▽

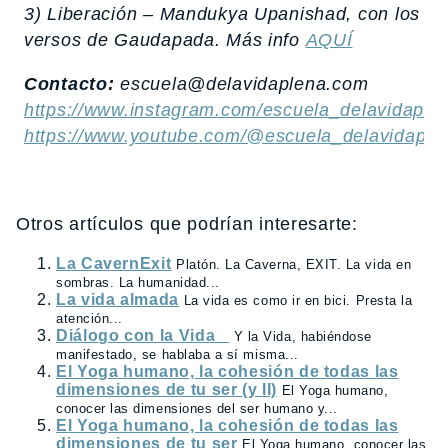
3) Liberación – Mandukya Upanishad, con los
versos de Gaudapada. Más info
AQUÍ
Contacto
:
escuela@delavidaplena.com
https://www.instagram.com/escuela_delavidaple
https://www.youtube.com/@escuela_delavidaple
Otros artículos que podrían interesarte:
La CavernExit
Platón. La Caverna, EXIT. La vida en
sombras. La humanidad...
La vida almada
La vida es como ir en bici. Presta la
atención...
Diálogo con la Vida
Y la Vida, habiéndose
manifestado, se hablaba a sí misma...
El Yoga humano, la cohesión de todas las
dimensiones de tu ser (y II)
El Yoga humano,
conocer las dimensiones del ser humano y...
El Yoga humano, la cohesión de todas las
dimensiones de tu ser
El Yoga humano, conocer las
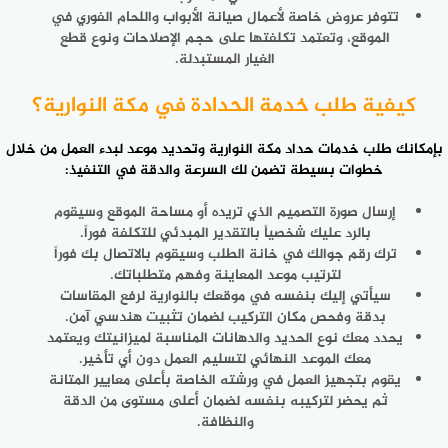
تتوفر عروض خاصة لأعمال صيانة الأبواب واللحام الفوري في
الموقع، وتعتمد تكلفتها على حجم الإصلاحات ونوع قطع
الغيار المستبدلة.
كيفية طلب خدمة الحدادة في مكة النوارية؟
بإمكانك
طلب خدمات حداد مكة النوارية
وتحديد موعد لبدء العمل من خلال
خطوات بسيطة تضمن لك السرعة والدقة في التنفيذ:
إرسال صورة التصميم الذي تريده أو مساحة الموقع وسيقوم
بالرد عليك شخصياً بالتقدير المبدئي للتكلفة فوراً.
ترك رقم جوالك في خانة الطلب وسيقوم بالاتصال بك فوراً
لترتيب موعد المعاينة وفهم متطلباتك.
سيأتي إليك بنفسه في موقعك بالنوارية لرفع المقاسات
بدقة وفحص مكان التركيب لضمان تثبيت هندسي آمن.
يحدد معك نوع الحديد والدهانات المناسبة لميزانيتك ويعتمد
معك الموعد النهائي لتسليم العمل دون أي تأخير.
يقوم بتجهيز العمل في ورشته الخاصة بأعلى معايير المتانة
ثم يحضر لتركيبه بنفسه لضمان أعلى مستوى من الدقة
والنظافة.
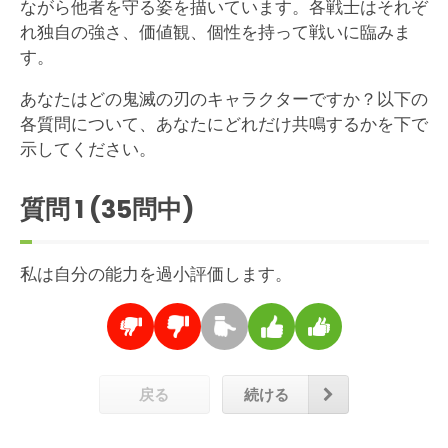
ながら他者を守る姿を描いています。各戦士はそれぞ
れ独自の強さ、価値観、個性を持って戦いに臨みま
す。
あなたはどの鬼滅の刃のキャラクターですか？以下の
各質問について、あなたにどれだけ共鳴するかを下で
示してください。
質問
1
(35問中)
私は自分の能力を過小評価します。
戻る
続ける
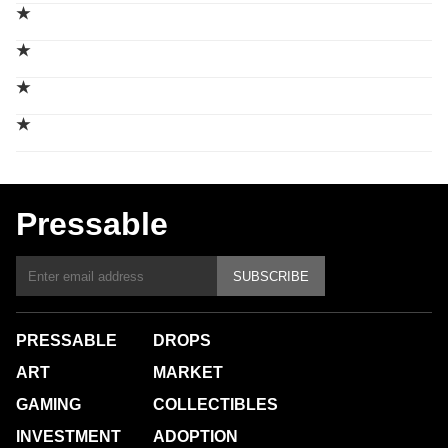
★
★
★
★
Pressable
SUBSCRIBE
PRESSABLE
DROPS
ART
MARKET
GAMING
COLLECTIBLES
INVESTMENT
ADOPTION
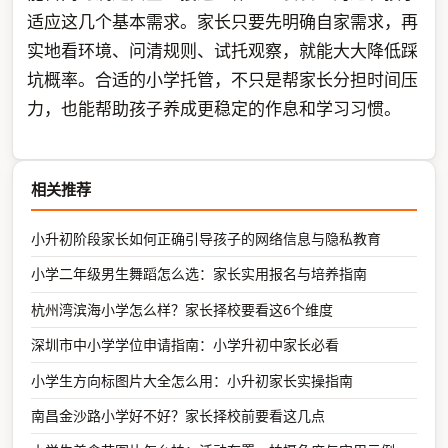
适应这几个基本需求。家长只要先明确自家需求，再
实地看环境、问清规则、试托观察，就能大大降低踩
坑概率。合适的小学托管，不只是帮家长分担时间压
力，也能帮助孩子养成更稳定的作息和学习习惯。
相关推荐
小升初阶段家长如何正确引导孩子的网络信息与隐私教育
小学二年级男生舞蹈怎么选：家长实用报名与培养指南
杭州湾滨海小学怎么样？家长择校要看这6个维度
深圳市中小学学位申请指南：小学升初中家长必看
小学生方向标图片大全怎么用：小升初家长实操指南
南昌金沙路小学好不好？家长择校前要看这几点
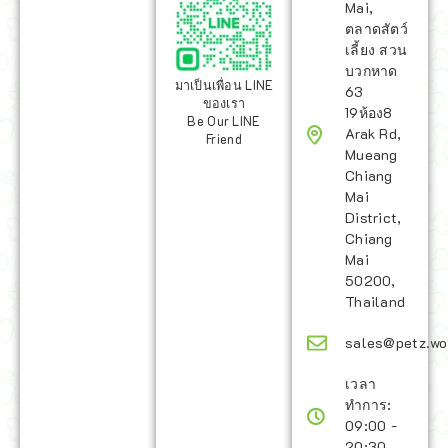
Mai,
ตลาดสัตว์
เลี้ยง สวน
บวกหาด
มาเป็นเพื่อน LINE
63
ของเรา
19ห้อง8
Be Our LINE
Arak Rd,
Friend
Mueang
Chiang
Mai
District,
Chiang
Mai
50200,
Thailand
sales@petz.wo
เวลา
ทำการ:
09:00 -
20:30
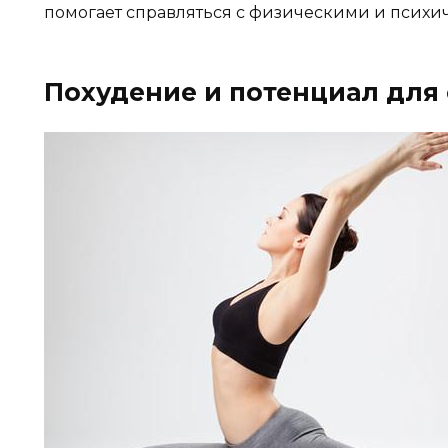
помогает справляться с физическими и психи
Похудение и потенциал для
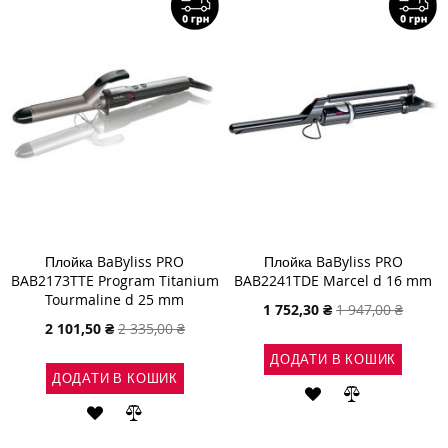
БАЖАНЬ
БАЖАНЬ
Плойка BaByliss PRO
Плойка BaByliss PRO
BAB2173TTE Program Titanium
BAB2241TDE Marcel d 16 mm
Tourmaline d 25 mm
Спеціальна
1 752,30 ₴
1 947,00 ₴
ціна
Спеціальна
2 101,50 ₴
2 335,00 ₴
ціна
ДОДАТИ В КОШИК
ДОДАТИ В КОШИК
ДОДАТИ
ДОДАТИ
ДОДАТИ
ДОДАТИ
ДО
ДО
ДО
ДО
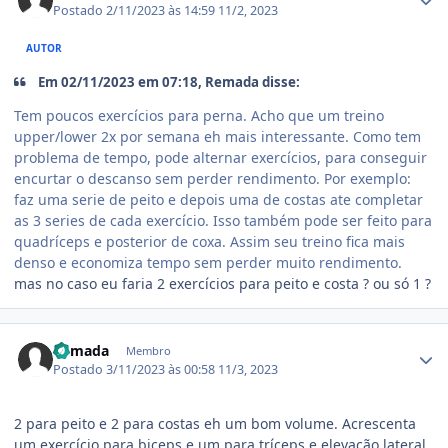
Postado
2/11/2023 às 14:59
11/2, 2023
AUTOR
Em 02/11/2023 em 07:18, Remada disse:
Tem poucos exercícios para perna. Acho que um treino
upper/lower 2x por semana eh mais interessante. Como tem
problema de tempo, pode alternar exercícios, para conseguir
encurtar o descanso sem perder rendimento. Por exemplo:
faz uma serie de peito e depois uma de costas ate completar
as 3 series de cada exercício. Isso também pode ser feito para
quadríceps e posterior de coxa. Assim seu treino fica mais
denso e economiza tempo sem perder muito rendimento.
mas no caso eu faria 2 exercícios para peito e costa ? ou só 1 ?
Estatísticas do autor
Remada
Membro
Postado
3/11/2023 às 00:58
11/3, 2023
2 para peito e 2 para costas eh um bom volume. Acrescenta
um exercício para biceps e um para tríceps e elevação lateral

△

Work required: Please transcribe every record above exactly as written, leaving out the pictures.

Your response:
3) Liberación – Mandukya Upanishad, con los
versos de Gaudapada. Más info
AQUÍ
Contacto
:
escuela@delavidaplena.com
https://www.instagram.com/escuela_delavidaple
https://www.youtube.com/@escuela_delavidaple
Otros artículos que podrían interesarte:
La CavernExit
Platón. La Caverna, EXIT. La vida en
sombras. La humanidad...
La vida almada
La vida es como ir en bici. Presta la
atención...
Diálogo con la Vida
Y la Vida, habiéndose
manifestado, se hablaba a sí misma...
El Yoga humano, la cohesión de todas las
dimensiones de tu ser (y II)
El Yoga humano,
conocer las dimensiones del ser humano y...
El Yoga humano, la cohesión de todas las
dimensiones de tu ser
El Yoga humano, conocer las
تتوفر عروض خاصة لأعمال صيانة الأبواب واللحام الفوري في
الموقع، وتعتمد تكلفتها على حجم الإصلاحات ونوع قطع
الغيار المستبدلة.
كيفية طلب خدمة الحدادة في مكة النوارية؟
بإمكانك
طلب خدمات حداد مكة النوارية
وتحديد موعد لبدء العمل من خلال
خطوات بسيطة تضمن لك السرعة والدقة في التنفيذ:
إرسال صورة التصميم الذي تريده أو مساحة الموقع وسيقوم
بالرد عليك شخصياً بالتقدير المبدئي للتكلفة فوراً.
ترك رقم جوالك في خانة الطلب وسيقوم بالاتصال بك فوراً
لترتيب موعد المعاينة وفهم متطلباتك.
سيأتي إليك بنفسه في موقعك بالنوارية لرفع المقاسات
بدقة وفحص مكان التركيب لضمان تثبيت هندسي آمن.
يحدد معك نوع الحديد والدهانات المناسبة لميزانيتك ويعتمد
معك الموعد النهائي لتسليم العمل دون أي تأخير.
يقوم بتجهيز العمل في ورشته الخاصة بأعلى معايير المتانة
ثم يحضر لتركيبه بنفسه لضمان أعلى مستوى من الدقة
والنظافة.
ながら他者を守る姿を描いています。各戦士はそれぞ
れ独自の強さ、価値観、個性を持って戦いに臨みま
す。
あなたはどの鬼滅の刃のキャラクターですか？以下の
各質問について、あなたにどれだけ共鳴するかを下で
示してください。
質問
1
(35問中)
私は自分の能力を過小評価します。
戻る
続ける
★
★
★
★
Pressable
SUBSCRIBE
PRESSABLE
DROPS
ART
MARKET
GAMING
COLLECTIBLES
INVESTMENT
ADOPTION
适应这几个基本需求。家长只要先明确自家需求，再
实地看环境、问清规则、试托观察，就能大大降低踩
坑概率。合适的小学托管，不只是帮家长分担时间压
力，也能帮助孩子养成更稳定的作息和学习习惯。
相关推荐
小升初阶段家长如何正确引导孩子的网络信息与隐私教育
小学二年级男生舞蹈怎么选：家长实用报名与培养指南
杭州湾滨海小学怎么样？家长择校要看这6个维度
深圳市中小学学位申请指南：小学升初中家长必看
小学生方向标图片大全怎么用：小升初家长实操指南
南昌金沙路小学好不好？家长择校前要看这几点
Mai,
ตลาดสัตว์
เลี้ยง สวน
บวกหาด
มาเป็นเพื่อน LINE
63
ของเรา
19ห้อง8
Be Our LINE
Arak Rd,
Friend
Mueang
Chiang
Mai
District,
Chiang
Mai
50200,
Thailand
sales@petz.wo
เวลา
ทำการ:
09:00 -
20:30
помогает справляться с физическими и психи
Похудение и потенциал для
БАЖАНЬ
БАЖАНЬ
Плойка BaByliss PRO
Плойка BaByliss PRO
BAB2173TTE Program Titanium
BAB2241TDE Marcel d 16 mm
Tourmaline d 25 mm
Спеціальна
1 752,30 ₴
1 947,00 ₴
ціна
Спеціальна
2 101,50 ₴
2 335,00 ₴
ціна
ДОДАТИ В КОШИК
ДОДАТИ В КОШИК
ДОДАТИ
ДОДАТИ
ДОДАТИ
ДОДАТИ
ДО
ДО
ДО
ДО
Postado
2/11/2023 às 14:59
11/2, 2023
AUTOR
Em 02/11/2023 em 07:18, Remada disse:
Tem poucos exercícios para perna. Acho que um treino
upper/lower 2x por semana eh mais interessante. Como tem
problema de tempo, pode alternar exercícios, para conseguir
encurtar o descanso sem perder rendimento. Por exemplo:
faz uma serie de peito e depois uma de costas ate completar
as 3 series de cada exercício. Isso também pode ser feito para
quadríceps e posterior de coxa. Assim seu treino fica mais
denso e economiza tempo sem perder muito rendimento.
mas no caso eu faria 2 exercícios para peito e costa ? ou só 1 ?
Estatísticas do autor
Remada
Membro
Postado
3/11/2023 às 00:58
11/3, 2023
2 para peito e 2 para costas eh um bom volume. Acrescenta
um exercício para biceps e um para tríceps e elevação lateral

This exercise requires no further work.